Daily Discipleship - Day 205: He Who Is Forgiven Little, Loves Little

May 3, 2026

Daily Discipleship • Day 205 • Saturday, November 21, 2026

He Who Is Forgiven Little, Loves Little

Luke 7:47

Pleasant Springs Church • ps-church.com

Scripture
Luke 7:47 (Greek NT) οὗ χάριν λέγω σοι· ἀφέωνται αἱ ἁμαρτίαι αὐτῆς αἱ πολλαί, ὅτι ἠγάπησεν πολύ· ᾧ δὲ ὀλίγον ἀφίεται, ὀλίγον ἀγαπᾷ. Therefore I tell you, her sins, which are many, are forgiven — for she loved much. But he who is forgiven little, loves little.
Author & Audience

A Pharisee named Simon has invited Jesus to dinner. A woman known in the city as a sinner has entered uninvited, wept at Jesus's feet, wiped them with her hair, and anointed them with expensive perfume. Simon is quietly scandalized. Jesus reads Simon's thoughts, tells a parable about two debtors — one forgiven much, one forgiven little — and then names the equation that the parable illustrates. The woman's extravagant love is the fruit of an extravagant forgiveness. Simon's critical distance is the fruit of believing himself to be a small debtor.

Word Study

ἀφέωνται

apheontai · Greek

“have been forgiven, have been released”

Aphiēmi is the same verb as yesterday's aphesis (release, forgiveness). The perfect passive indicative — “have been forgiven” — indicates a completed action with ongoing results. The woman's sins are not being forgiven in the moment; they have been forgiven and the forgiveness is still in effect. Her love is the present evidence of a past act. The logic runs: the size of the experienced forgiveness determines the capacity for love. You cannot love extravagantly what you have not received extravagantly — which means that those who love little have, at least functionally, received little.

Reflection

From the writers we read together

Brennan Manning

Franciscan priest and author of The Ragamuffin Gospel (1934-2013)

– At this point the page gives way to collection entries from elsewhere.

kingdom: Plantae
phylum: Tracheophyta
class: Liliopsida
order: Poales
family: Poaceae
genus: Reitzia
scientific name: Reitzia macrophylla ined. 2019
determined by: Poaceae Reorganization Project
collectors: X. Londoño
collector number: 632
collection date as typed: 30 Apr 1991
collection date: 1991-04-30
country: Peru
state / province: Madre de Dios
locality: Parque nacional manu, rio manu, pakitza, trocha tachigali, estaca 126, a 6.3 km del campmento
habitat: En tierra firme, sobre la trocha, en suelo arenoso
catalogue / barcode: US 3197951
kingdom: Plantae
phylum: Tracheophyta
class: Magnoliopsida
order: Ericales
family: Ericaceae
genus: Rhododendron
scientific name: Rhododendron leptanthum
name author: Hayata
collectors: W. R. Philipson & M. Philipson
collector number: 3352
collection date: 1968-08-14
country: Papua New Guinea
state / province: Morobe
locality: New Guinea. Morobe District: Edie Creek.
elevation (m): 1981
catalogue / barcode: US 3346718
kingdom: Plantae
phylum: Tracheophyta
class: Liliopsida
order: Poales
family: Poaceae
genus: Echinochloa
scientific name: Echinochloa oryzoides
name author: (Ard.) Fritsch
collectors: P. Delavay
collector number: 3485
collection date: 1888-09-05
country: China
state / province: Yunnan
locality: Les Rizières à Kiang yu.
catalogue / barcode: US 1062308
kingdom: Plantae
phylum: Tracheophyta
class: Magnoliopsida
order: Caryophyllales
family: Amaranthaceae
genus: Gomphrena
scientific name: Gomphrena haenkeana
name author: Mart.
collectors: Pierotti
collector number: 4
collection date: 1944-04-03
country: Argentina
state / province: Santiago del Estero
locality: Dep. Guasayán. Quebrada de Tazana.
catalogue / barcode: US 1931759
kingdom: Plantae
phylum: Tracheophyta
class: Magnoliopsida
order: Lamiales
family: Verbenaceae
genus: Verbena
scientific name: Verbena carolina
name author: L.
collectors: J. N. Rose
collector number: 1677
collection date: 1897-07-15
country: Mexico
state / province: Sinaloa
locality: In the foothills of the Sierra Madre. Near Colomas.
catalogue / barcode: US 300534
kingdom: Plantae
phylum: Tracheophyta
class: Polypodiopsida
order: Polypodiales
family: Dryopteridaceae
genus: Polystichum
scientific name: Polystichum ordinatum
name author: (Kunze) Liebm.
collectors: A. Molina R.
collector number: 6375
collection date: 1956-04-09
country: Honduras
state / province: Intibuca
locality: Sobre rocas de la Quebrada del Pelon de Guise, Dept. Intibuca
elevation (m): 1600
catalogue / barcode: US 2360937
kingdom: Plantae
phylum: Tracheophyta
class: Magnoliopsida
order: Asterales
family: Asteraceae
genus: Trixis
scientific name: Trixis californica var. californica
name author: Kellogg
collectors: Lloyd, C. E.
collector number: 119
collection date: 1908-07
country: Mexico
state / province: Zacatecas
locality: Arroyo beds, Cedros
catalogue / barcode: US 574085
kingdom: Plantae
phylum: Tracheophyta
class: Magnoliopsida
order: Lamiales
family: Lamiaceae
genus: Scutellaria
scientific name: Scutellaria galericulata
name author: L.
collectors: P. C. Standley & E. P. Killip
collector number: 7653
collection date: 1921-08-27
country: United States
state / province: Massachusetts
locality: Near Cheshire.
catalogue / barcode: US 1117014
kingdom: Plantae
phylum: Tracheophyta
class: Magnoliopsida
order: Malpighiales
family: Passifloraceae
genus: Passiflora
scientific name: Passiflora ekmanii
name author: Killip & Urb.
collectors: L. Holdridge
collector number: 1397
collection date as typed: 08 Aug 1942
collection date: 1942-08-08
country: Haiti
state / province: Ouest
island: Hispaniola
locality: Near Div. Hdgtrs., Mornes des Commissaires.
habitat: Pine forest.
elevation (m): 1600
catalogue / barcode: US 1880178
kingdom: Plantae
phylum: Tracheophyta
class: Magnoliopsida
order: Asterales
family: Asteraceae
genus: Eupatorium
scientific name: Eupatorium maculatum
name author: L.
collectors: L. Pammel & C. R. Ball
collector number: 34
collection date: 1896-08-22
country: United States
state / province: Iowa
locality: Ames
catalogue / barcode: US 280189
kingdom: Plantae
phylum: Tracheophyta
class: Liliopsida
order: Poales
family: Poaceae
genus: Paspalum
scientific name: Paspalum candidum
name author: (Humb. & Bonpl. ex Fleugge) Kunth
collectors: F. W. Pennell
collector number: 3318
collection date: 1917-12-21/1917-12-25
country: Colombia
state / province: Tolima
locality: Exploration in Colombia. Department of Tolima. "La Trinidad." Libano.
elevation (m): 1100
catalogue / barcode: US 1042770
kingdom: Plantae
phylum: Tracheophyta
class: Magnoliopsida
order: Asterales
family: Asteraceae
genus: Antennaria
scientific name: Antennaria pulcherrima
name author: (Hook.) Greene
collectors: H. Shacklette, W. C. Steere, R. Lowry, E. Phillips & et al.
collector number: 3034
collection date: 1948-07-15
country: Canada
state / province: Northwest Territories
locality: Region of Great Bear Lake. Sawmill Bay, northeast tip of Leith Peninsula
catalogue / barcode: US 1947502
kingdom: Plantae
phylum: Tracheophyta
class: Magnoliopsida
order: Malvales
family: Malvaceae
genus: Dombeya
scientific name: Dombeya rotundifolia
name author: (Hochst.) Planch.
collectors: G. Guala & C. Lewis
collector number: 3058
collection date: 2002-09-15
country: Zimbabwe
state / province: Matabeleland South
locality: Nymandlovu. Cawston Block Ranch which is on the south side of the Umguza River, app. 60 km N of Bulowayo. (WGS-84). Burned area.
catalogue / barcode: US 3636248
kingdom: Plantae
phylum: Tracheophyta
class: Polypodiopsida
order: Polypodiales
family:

“To be alive is to be broken; to be broken is to stand in need of grace.” The Ragamuffin Gospel (1990)

Manning spent his ministry arguing that the problem with most Christians is not a shortage of moral effort but a shortage of experienced forgiveness. The woman in Simon's house is the patron saint of the ragamuffin: she knows she owes everything, she does not pretend otherwise, and so her love is unguarded and excessive. Simon knows the same theological facts but has not felt them at the depth that produces weeping at Jesus's feet. Manning would say that is Simon's real poverty: not sin but the illusion of its absence.

The verse contains a warning that is easy to miss: “he who is forgiven little, loves little.” This is not a description of a different category of person. It is a description of what happens when any person — including the church, including the long-term Christian — loses contact with how much has been forgiven. The love of the house-church becomes polite and managed rather than extravagant and weeping. Manning's prescription was simple: go back to the debt. Count it again. Let the number land. Then see what comes out of you.

Continue your study: Original Sin — Our study on original sin is the theological companion to this verse: to understand the depth of the problem is to understand the height of the forgiveness.
Prayer
Heavenly Father, King of the Universe, Father, I have been acting like a small debtor — polite with you, measured in my love, careful about what I offer. Let me count the debt again. Let me feel the size of what has been released. And let whatever comes out of me after that be proportionate to what I have received. In Jesus' name, Amen.